Initially, one option considered was to find a private sector organization that could come in and offer childcare. However, researching that option found that the least expensive care would cost $240 to $300 per week per child, a price point much more expensive than what parents currently pay locally and also well above the state average of nearly $200 per week.

“We knew that would be a significant challenge and probably wouldn’t solve the problem for most of our workers. Instead, we opted to look at a grass-roots solution, if you will, and bring our partners together,” DuVall said.

Also, she said, the grass-roots effort is the best way to go because the community has a lot of excellent childcare and early childhood experts which will provide a much stronger solution in the end compared to bringing in an outsider to provide that care.

Demonstrated need

Shannon Dick, FCEDC lead strategic analyst, told the board that according to a study conducted in 2012, Finney County had a demand for nearly 1,800 childcare spots but only a little more than 1,300 spots were available, leaving a shortage of about 485 spots. More recent statistics indicated the shortage has grown to about 700 children who need daycare.

Based on information from Russell Child Development Center, Dick said the number of childcare providers who access a federal food program has been cut in half over the past 14 years.

Providers participating in the program, whether it’s a center or home-based provider, could receive reimbursement for those expenses. Dick said according to RCDC, which works in a 10-county area, the number of providers using the program dropped from 170 in 2004 to 100 by 2013 and just 88 as of this year.

The drop in providers using the program is not because childcare demand is being met, but is more likely the result of a change in state and federal regulations.

Dick said home daycare providers used to be either licensed or registered. Registered providers had some regulatory requirements but not as extensive as licensed providers. Several years ago the state eliminated registered daycares so all providers now must be licensed, which is a much stricter regulatory environment that caused many home daycare providers to exit the industry.

“Another issue is we’ve been growing at the same time. So as it gets harder to find childcare, we’ve been growing so there are more kids. That’s another reason for the disparity (in demand versus unmet need),” he said. 

Dick said the average cost of childcare in Kansas is around $200 per week per child for non-profit providers, and $300 or more per week per child in for-profit childcare centers.

“The average cost we’re paying in Finney County is significantly below that,” Dick said. Locally, the cost ranges between $100 and $165 per week.

In response to a question about how many daycare centers are needed to meet the need, Dick said it’s a complicated question to answer due to differences in regulations regarding infants and toddlers. However, current projections indicate building 6 to 7 small format centers, serving less than 60 children each, could allow the community to meet as much need as possible. 

Workforce Issue

Providing adequate childcare is not only important from a workforce perspective but also from the perspective of getting children learning, reacting and interacting with the world around them as early as possible.

“One of the real positives we’re going to see from this is because of the approach we’ve taken —incorporating our school district, early childhood specialists, the community college — we’re going to have the opportunity to impact the workforce forevermore because we’re going to give these kids the opportunity to be better prepared when they enter kindergarten,” DuVall said.
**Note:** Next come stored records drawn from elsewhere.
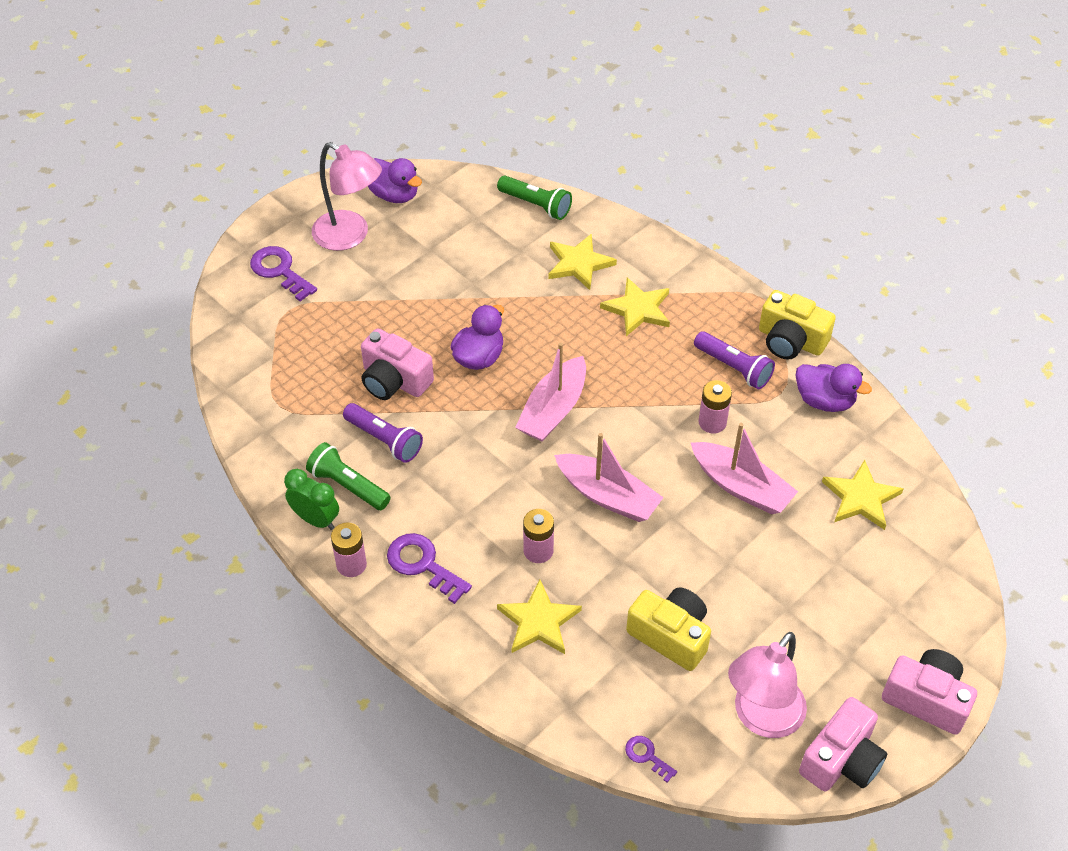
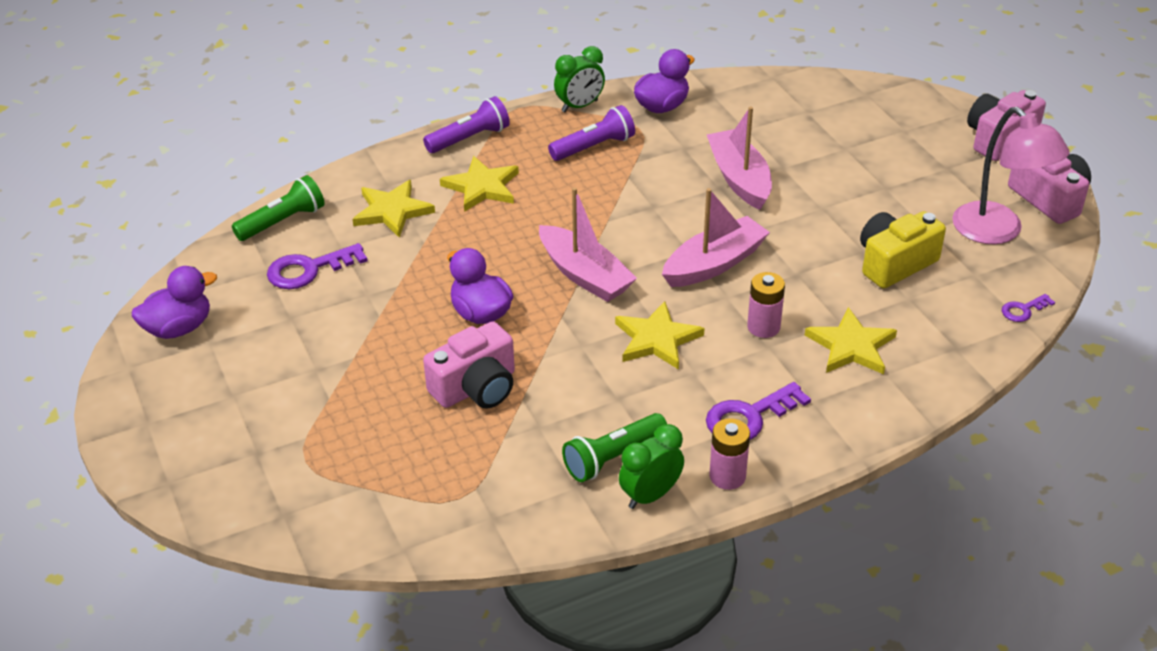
camera: 70 degrees left, 10 degrees down
purple key [250,246,317,301] -> purple key moved to [267,243,368,289]
pink lamp [312,142,382,251] -> none
purple flashlight [343,403,423,463] -> purple flashlight moved to [423,96,510,153]
pink boat [691,423,798,514] -> pink boat turned 75 degrees counterclockwise [707,106,772,210]
pink battery [699,380,732,433] -> none
yellow camera [759,290,836,360] -> green clock [554,46,605,112]
yellow star [822,460,903,530] -> yellow star moved to [615,301,704,370]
Employers are becoming more attuned to the need to provide childcare in order to attract and retain quality employees. DuVall said FCEDC, which pitching the public-private partnership to the private sector employers, can demonstrate how much the lack of childcare costs a business in lost productivity and in workers who had to exit the workforce entirely because they couldn’t find childcare.

“You don’t have to be a large employer to see a benefit. If you have employees … with growing families, you’re being impacted whether you know that or not,” DuVall said. “What we’ve discovered is a lot of people don’t tell their employer why they’re not able to come to work, they just take a sick day … because they didn’t have childcare available on that day.”

FCEDC has met with representatives of public partners. Now it’s ready to start having discussions with private employers about the proposed network. DuVall said any employer interested in childcare should feel free to contact FCEDC to schedule a meeting.

“We can really drill it down directly to the business so they can see for themselves. They can see, ‘this is what it costs us to not have a solution.’ We can have a one-time commitment that solves it and it only takes us one year or two years or three years to pay that investment off, if you will,” she said.